▸ What is expected
Whichever lines include the word "students", copy them as they appear in the data.

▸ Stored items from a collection
++++++++

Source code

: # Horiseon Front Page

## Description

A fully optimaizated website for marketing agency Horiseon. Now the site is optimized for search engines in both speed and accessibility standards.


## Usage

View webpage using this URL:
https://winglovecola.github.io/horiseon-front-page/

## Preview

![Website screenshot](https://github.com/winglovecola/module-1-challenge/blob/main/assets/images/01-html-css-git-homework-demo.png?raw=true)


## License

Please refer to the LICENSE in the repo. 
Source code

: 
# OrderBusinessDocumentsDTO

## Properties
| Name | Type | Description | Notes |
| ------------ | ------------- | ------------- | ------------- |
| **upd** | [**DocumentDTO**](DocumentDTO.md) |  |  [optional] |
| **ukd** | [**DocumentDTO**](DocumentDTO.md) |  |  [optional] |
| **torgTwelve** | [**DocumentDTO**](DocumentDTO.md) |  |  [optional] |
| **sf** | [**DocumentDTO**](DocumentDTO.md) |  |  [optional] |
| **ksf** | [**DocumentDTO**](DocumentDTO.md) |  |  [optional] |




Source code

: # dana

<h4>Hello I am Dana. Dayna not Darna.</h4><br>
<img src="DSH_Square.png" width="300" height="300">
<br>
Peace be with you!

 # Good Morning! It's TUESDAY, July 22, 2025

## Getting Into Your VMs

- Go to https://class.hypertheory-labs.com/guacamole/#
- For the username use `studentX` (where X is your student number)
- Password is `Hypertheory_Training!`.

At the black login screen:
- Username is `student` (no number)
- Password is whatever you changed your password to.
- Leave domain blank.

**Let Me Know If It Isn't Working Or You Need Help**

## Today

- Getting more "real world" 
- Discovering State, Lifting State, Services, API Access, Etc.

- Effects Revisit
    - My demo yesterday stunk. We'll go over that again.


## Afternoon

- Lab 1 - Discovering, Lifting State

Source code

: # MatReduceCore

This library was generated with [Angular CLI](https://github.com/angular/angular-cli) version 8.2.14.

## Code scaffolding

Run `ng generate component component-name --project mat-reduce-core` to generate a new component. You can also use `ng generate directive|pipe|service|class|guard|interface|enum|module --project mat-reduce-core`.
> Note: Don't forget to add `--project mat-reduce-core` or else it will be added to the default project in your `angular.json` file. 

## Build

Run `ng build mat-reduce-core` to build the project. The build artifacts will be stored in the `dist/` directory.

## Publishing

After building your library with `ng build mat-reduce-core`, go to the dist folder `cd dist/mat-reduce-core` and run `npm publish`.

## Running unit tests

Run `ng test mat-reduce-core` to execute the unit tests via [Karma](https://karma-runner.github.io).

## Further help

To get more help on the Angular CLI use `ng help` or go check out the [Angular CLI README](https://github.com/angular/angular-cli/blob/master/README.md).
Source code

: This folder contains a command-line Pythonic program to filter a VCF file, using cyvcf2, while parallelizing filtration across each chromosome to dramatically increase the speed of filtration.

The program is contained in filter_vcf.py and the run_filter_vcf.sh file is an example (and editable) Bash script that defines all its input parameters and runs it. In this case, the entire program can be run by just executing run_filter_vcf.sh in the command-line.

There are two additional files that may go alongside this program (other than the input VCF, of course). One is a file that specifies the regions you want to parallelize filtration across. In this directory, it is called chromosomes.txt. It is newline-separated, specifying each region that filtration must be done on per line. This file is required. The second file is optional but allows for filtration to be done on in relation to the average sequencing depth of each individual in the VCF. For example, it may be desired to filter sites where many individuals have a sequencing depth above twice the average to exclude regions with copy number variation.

++++++++

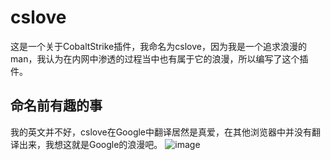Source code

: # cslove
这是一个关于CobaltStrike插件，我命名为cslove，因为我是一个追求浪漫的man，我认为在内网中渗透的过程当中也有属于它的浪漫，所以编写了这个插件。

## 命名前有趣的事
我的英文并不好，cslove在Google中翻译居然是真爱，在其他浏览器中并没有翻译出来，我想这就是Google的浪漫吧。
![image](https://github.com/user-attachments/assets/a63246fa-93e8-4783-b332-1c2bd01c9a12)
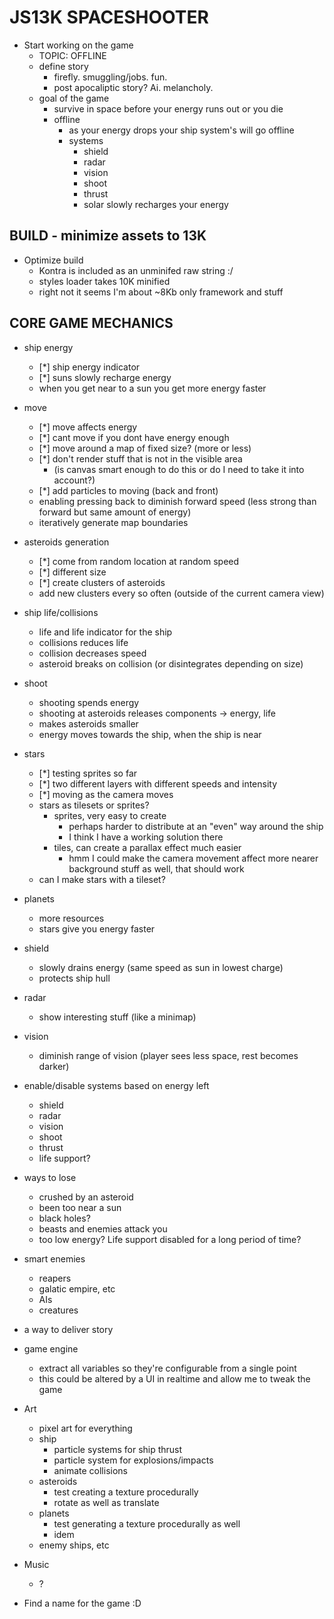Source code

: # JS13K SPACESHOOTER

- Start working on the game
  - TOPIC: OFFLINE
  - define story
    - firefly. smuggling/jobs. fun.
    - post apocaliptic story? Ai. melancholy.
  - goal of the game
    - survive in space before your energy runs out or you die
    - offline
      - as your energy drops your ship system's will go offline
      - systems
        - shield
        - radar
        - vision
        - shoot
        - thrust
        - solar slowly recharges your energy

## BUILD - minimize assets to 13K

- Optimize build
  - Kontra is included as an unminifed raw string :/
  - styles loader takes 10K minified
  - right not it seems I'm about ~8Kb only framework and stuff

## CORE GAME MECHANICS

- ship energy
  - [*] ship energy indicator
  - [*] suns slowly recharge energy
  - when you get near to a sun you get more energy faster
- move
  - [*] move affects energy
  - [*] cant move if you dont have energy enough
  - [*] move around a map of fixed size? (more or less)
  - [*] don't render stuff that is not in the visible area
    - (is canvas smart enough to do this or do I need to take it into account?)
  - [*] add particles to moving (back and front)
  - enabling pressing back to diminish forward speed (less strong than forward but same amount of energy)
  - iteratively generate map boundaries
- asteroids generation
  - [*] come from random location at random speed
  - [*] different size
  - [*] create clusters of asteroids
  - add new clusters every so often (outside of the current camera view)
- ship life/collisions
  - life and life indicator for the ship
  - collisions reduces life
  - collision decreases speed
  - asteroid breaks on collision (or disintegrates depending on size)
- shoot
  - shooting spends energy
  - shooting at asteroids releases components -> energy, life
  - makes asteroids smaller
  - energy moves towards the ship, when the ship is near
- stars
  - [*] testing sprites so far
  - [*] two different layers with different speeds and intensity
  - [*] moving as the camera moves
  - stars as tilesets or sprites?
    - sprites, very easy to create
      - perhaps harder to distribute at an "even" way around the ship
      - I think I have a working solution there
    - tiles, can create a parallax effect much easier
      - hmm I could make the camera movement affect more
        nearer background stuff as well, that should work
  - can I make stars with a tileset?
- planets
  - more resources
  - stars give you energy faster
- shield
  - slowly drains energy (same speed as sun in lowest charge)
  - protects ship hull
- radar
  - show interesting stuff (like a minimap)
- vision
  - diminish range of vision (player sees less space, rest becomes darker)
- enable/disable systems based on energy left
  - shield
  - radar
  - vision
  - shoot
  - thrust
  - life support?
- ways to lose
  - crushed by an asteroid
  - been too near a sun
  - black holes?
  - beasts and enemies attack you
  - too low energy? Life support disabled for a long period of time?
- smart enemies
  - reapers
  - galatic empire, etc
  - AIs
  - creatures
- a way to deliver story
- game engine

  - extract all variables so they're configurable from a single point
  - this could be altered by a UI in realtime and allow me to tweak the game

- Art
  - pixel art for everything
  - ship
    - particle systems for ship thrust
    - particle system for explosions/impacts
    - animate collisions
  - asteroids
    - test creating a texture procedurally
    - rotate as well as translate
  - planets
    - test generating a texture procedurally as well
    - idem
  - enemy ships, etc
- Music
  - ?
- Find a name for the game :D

++++++++

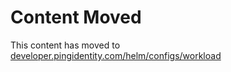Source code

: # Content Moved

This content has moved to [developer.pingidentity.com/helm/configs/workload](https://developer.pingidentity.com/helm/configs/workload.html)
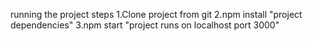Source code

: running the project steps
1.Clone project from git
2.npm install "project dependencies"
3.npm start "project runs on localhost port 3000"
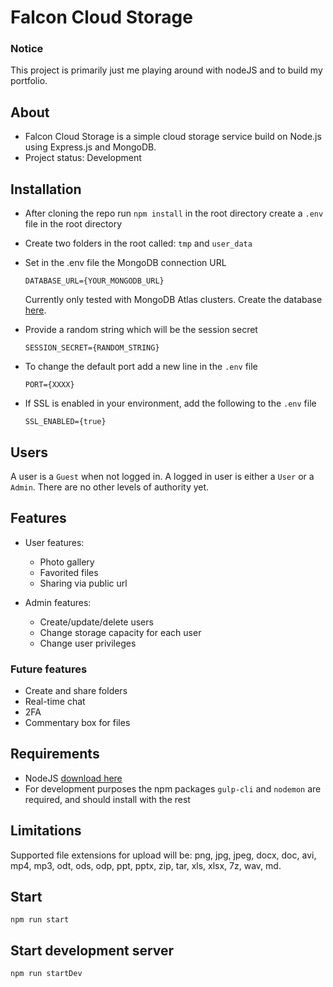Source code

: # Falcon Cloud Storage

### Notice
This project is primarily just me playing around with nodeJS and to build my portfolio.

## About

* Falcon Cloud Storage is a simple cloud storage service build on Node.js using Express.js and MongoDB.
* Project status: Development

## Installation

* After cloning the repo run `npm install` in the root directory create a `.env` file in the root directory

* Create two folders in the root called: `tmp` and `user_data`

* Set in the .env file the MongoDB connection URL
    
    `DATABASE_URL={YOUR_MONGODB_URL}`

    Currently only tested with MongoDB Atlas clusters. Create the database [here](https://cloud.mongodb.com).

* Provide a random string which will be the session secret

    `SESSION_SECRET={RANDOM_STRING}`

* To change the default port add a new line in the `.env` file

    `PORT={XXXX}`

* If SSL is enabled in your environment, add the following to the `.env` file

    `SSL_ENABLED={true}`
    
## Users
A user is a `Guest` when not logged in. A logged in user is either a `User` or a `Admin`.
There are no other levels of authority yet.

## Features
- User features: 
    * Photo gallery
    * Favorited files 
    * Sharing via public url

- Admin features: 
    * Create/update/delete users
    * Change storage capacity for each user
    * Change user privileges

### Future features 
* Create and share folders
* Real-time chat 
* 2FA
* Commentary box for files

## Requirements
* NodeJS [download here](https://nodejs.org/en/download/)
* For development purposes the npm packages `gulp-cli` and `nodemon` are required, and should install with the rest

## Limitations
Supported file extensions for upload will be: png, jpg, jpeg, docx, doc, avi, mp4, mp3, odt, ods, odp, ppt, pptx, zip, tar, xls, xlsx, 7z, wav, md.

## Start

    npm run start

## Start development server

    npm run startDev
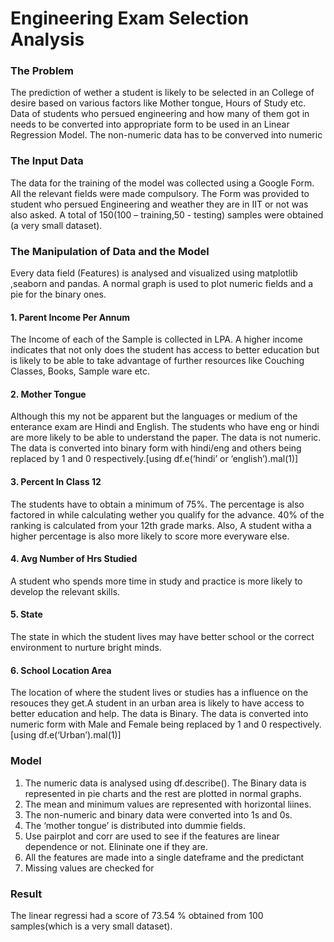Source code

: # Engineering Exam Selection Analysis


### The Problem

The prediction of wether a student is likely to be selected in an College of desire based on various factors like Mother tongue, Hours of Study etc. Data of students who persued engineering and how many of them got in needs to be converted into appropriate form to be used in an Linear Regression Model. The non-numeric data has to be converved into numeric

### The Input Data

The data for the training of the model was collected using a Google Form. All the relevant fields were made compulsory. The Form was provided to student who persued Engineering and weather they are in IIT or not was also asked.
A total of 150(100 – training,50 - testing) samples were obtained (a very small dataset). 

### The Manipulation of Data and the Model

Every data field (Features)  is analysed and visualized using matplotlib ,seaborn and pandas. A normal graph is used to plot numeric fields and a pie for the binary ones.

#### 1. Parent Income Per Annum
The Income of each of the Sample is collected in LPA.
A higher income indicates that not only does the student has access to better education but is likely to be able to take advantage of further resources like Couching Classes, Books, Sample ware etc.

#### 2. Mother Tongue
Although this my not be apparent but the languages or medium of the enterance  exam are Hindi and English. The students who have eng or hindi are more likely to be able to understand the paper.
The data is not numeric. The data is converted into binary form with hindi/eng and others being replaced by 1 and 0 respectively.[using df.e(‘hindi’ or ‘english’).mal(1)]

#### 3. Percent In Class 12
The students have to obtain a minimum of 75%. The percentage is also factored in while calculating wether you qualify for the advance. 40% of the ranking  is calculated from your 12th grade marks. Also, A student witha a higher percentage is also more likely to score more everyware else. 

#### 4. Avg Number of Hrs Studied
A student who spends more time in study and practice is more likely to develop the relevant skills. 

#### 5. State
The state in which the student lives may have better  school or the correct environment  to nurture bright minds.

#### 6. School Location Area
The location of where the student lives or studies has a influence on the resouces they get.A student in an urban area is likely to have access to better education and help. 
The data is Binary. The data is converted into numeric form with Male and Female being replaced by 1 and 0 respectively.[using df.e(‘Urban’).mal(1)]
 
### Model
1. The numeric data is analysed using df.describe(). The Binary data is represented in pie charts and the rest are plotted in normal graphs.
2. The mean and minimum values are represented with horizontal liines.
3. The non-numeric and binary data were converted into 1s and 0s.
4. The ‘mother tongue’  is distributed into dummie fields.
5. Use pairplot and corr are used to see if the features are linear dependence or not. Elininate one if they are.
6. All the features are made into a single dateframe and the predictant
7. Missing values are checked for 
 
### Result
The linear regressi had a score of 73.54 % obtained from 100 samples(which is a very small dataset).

++++++++

▸ Response for this exercise
The prediction of wether a student is likely to be selected in an College of desire based on various factors like Mother tongue, Hours of Study etc. Data of students who persued engineering and how many of them got in needs to be converted into appropriate form to be used in an Linear Regression Model. The non-numeric data has to be converved into numeric
Although this my not be apparent but the languages or medium of the enterance  exam are Hindi and English. The students who have eng or hindi are more likely to be able to understand the paper.
The students have to obtain a minimum of 75%. The percentage is also factored in while calculating wether you qualify for the advance. 40% of the ranking  is calculated from your 12th grade marks. Also, A student witha a higher percentage is also more likely to score more everyware else. 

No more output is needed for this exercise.